There's a market for disturbing versions of Garfield, but it's not just because those versions of Garfield are funny; it's that they're good. Really good. WtvrBro says that when he stumbled on the subreddit, he "was absolutely floored by the art by some of our top users, like u/Rojom, u/KikimoraBlue, u/SimulatedJoy, Lumpy Touch and Will Burke." Their efforts, he says, made the subreddit something more than just shitposts. "I believe that the fact that some users put hundreds of hours into making their artwork look genuinely good is a big reason for the genre's success."
Effort does go a long way within the Weird Garfield universe. When "Lasagna Cat" returned for a second series of videos, fans were struck by how much work went into the show. One episode ran more than four hours in length by repeating the same "knock-knock" joke until Jon has a mental unraveling over his own sexual inadequacy; another is an hour-long monologue about Garfield read by famed TV actor John Blyth Barrymore as Philip Glass' score to Martin Scorsese's Kundun plays in the background.
The dedication that goes into creating Weird Garfield memes cannot be solely for irony’s sake. Facebook groups like "Garfield Lasagnaposting" and "Garfield Shitposting Inc." offer fans a place to both share ironic memes and express their real-deal love of Garfield. "There are lots of fans in the group that make sincere posts about their collections or fanart and stuff," says Liz, an admin for both groups. "I think to really meme something you have to love it a little unironically as well."
The line between irony and sincerity in these groups is blurry. Fans are sincere about their love of irony. And Garfield's mission is, according to Fruhlinger, "to make eight-year-olds aware of sarcasm." It all fits the Garfield milieu. But Garfield is such a part of the pop culture wallpaper that it's almost impossible for fans not to feel some ownership. "Much like The Simpsons, Garfield has become a sort of inescapable zeitgeist that people still love, regardless of how far past their prime they may be," says Neil, a D.C.-area mod on Lasagnaposting. "Some people make the memes to satirize and deride how far they've sold out, perhaps where the memes about 'drinking garfield's cum' are juxtaposing a family-friendly and clean character with suggestive punchlines." Of course, the drinking cum has its roots in the comic with perhaps one of the most infamous strips of its run.
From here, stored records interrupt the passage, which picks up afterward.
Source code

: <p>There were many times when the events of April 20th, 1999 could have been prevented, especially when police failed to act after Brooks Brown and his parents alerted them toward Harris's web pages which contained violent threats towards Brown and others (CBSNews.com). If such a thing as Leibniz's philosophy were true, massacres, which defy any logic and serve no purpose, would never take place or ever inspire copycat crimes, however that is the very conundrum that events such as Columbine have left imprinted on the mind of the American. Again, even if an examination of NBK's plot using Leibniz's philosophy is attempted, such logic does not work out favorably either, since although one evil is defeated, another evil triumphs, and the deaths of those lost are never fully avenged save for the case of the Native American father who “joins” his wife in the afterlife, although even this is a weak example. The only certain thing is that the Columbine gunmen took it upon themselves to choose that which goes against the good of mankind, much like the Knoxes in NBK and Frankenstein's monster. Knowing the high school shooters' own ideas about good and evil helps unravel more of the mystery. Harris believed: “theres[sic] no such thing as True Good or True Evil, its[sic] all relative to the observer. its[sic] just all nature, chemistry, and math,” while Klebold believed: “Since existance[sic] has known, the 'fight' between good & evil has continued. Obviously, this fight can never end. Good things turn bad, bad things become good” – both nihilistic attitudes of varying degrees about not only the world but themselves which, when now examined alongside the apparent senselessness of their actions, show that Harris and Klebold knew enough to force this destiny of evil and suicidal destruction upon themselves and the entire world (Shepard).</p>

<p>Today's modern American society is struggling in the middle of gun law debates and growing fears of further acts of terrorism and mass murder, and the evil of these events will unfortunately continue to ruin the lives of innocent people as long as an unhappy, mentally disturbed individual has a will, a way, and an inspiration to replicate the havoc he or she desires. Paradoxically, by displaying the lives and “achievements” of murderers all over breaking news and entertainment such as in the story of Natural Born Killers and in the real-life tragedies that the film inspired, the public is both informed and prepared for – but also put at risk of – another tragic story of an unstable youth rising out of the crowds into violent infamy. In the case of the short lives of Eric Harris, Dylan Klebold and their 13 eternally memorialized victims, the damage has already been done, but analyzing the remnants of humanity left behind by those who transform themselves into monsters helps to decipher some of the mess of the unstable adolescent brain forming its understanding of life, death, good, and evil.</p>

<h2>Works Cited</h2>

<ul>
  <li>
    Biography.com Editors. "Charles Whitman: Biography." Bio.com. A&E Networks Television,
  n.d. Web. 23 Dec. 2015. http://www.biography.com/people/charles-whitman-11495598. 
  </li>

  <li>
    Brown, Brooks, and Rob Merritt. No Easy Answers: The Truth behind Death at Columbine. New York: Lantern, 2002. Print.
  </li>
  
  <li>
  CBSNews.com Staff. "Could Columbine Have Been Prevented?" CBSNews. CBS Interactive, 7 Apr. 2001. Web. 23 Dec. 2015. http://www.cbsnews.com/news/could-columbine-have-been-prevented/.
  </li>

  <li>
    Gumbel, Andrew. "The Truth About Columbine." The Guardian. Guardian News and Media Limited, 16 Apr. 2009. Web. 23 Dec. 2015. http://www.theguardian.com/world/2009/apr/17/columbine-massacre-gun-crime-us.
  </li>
Still, there's a sense that people meme Garfield because, well, they like him. They have grown up with him and may feel some connection or allegiance to him, despite not finding the comics particularly funny anymore. "Things like Shrek and Mario and Sonic and Pikachu all get skewered by adults who grew up with the stuff," says Zachary Johnson of Fatal Farm. "You outgrow the material because it's for children, but you remember it. You remember it fondly from your childhood. You just need to comment on it or change it in order to keep up with more mature tastes and humor."
Weird Garfield is a way to keep Garfield fans engaged with the character. It keeps the character alive and well in demographics that Paws, Inc. probably isn't actively targeting. Ultimately, who knows if Garfield would even be as famous today if it weren't for all the horror. Thankfully, we live in a world with plenty of lasagnas, for every kind of taste.